This year’s Thanksgiving Day falls on the latest possible date: Nov. 28. We have to wait for it through almost the entire month of November, and that is good preparation for the more important waiting we are about to do. On Sunday, Dec. 1, we will enter the season of Advent, the time of preparation for the fulfillment of God’s promise, the coming of the Savior.
It took a long time for that promise to be fulfilled. The readings and hymns of Advent express beautifully the desire and longing of humanity for the Savior who is to come. In our part of the world, nature itself reflects the deepening sense of need, of hope struggling against despair: the days grow shorter, darkness consumes more of our waking hours, people’s spirits seem to sink with the ever-earlier sunset.
We know, of course, that the light will return, and more important, that the Light will come. All we have to do is wait. That’s where I falter.
I’m not good at waiting. If I need something, I want it now, whether it’s tangible, like lunch, or intangible, like information on the Internet. If the traffic light is red, I want it to turn green immediately. If I’m stuck in a slow-moving line at the supermarket, I glance around for a line that’s moving faster. Wherever I go I bring plenty of reading material just in case—perish the thought!—I have to wait.
If my parents had copied the Pilgrims’ custom of naming children for virtues, and had called me “Patience,” they would have stuck “Im” in front of it before I was out of pinafores.
To judge from casual observation, I have company. A lot of people seem to be in a hurry. I always wonder why they’re rushing, and sometimes I’m tempted to think that whatever errand they’re on, mine is more important.
So it’s no wonder that I have a special place in my heart for the season of Advent. I know that it’s exactly what I need, although I know also that it calls me to change, and that won’t be easy. But that is why the world awaited the Savior with longing: because humanity knew it needed to change.
Advent calls us to trust in God and to be humble and patient.
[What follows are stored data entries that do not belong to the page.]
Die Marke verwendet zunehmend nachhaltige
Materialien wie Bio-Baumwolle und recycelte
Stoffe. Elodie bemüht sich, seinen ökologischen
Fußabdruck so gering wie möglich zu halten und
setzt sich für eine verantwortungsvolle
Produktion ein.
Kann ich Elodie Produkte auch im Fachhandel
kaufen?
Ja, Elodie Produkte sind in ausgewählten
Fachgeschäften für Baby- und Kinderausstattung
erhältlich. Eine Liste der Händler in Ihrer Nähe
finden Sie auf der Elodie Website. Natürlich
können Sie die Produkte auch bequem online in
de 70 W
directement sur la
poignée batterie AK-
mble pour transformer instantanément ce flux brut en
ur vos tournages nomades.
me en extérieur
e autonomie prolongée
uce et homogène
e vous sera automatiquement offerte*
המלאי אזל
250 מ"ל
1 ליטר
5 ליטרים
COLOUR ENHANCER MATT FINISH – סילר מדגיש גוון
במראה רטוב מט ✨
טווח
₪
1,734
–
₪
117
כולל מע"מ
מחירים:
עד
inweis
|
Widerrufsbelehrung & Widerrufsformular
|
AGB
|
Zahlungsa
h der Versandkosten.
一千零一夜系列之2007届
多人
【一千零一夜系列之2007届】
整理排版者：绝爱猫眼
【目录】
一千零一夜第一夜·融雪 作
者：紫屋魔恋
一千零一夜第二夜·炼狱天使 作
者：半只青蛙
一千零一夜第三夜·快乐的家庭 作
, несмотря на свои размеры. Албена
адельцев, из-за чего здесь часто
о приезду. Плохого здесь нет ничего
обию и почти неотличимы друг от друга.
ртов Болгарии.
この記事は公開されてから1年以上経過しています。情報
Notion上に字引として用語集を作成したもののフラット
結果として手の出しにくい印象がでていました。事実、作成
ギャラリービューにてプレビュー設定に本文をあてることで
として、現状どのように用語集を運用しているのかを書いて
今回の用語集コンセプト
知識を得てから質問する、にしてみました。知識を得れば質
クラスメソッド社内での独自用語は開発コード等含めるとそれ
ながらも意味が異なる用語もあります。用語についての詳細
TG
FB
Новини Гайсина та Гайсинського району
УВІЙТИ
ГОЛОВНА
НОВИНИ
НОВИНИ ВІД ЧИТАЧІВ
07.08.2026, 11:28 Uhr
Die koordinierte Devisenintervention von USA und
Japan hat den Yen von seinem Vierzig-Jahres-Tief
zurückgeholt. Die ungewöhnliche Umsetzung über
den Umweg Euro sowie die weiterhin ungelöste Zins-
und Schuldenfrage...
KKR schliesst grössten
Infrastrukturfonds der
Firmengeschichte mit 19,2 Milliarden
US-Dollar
When I find myself rushing mindlessly and exaggerating the importance of whatever I have to do, I will know I need to stop and recall the Lord’s command: “Be still and know that I am God.”
It is humbling, yet also comforting, to remember that I am not the one who is in control. God is.
When I am sitting at a red light counting the seconds until it changes, I will think about the journey of Mary and Joseph to Bethlehem. What patience it must have taken to make that trip, on foot or by donkey, with Mary nine months pregnant and so many others on the road because of the census. How many in our own time are on the road because of persecution or poverty? Do I really have a right to complain? No, I simply need to be sensible enough to start earlier and leave more time to get where I’m going.
On the First Sunday of Advent, sometime after sunset, I will turn off the lights, strike a match and light a purple candle on my Advent wreath. I will recite a traditional prayer from a decades-old Advent booklet. And I will think about how much the world, and I, need the Savior to deliver us from sin and forgive us and fill us with his grace. I will think about Jesus, the Savior, who is to come, and I will balance the joy of anticipation with the knowledge that He is already at work in the world, and He needs you and me to bring His light and His truth into the darkened places where people struggle to be patient and good, and sometimes succeed and sometimes fail.
I am starting, of course, with myself.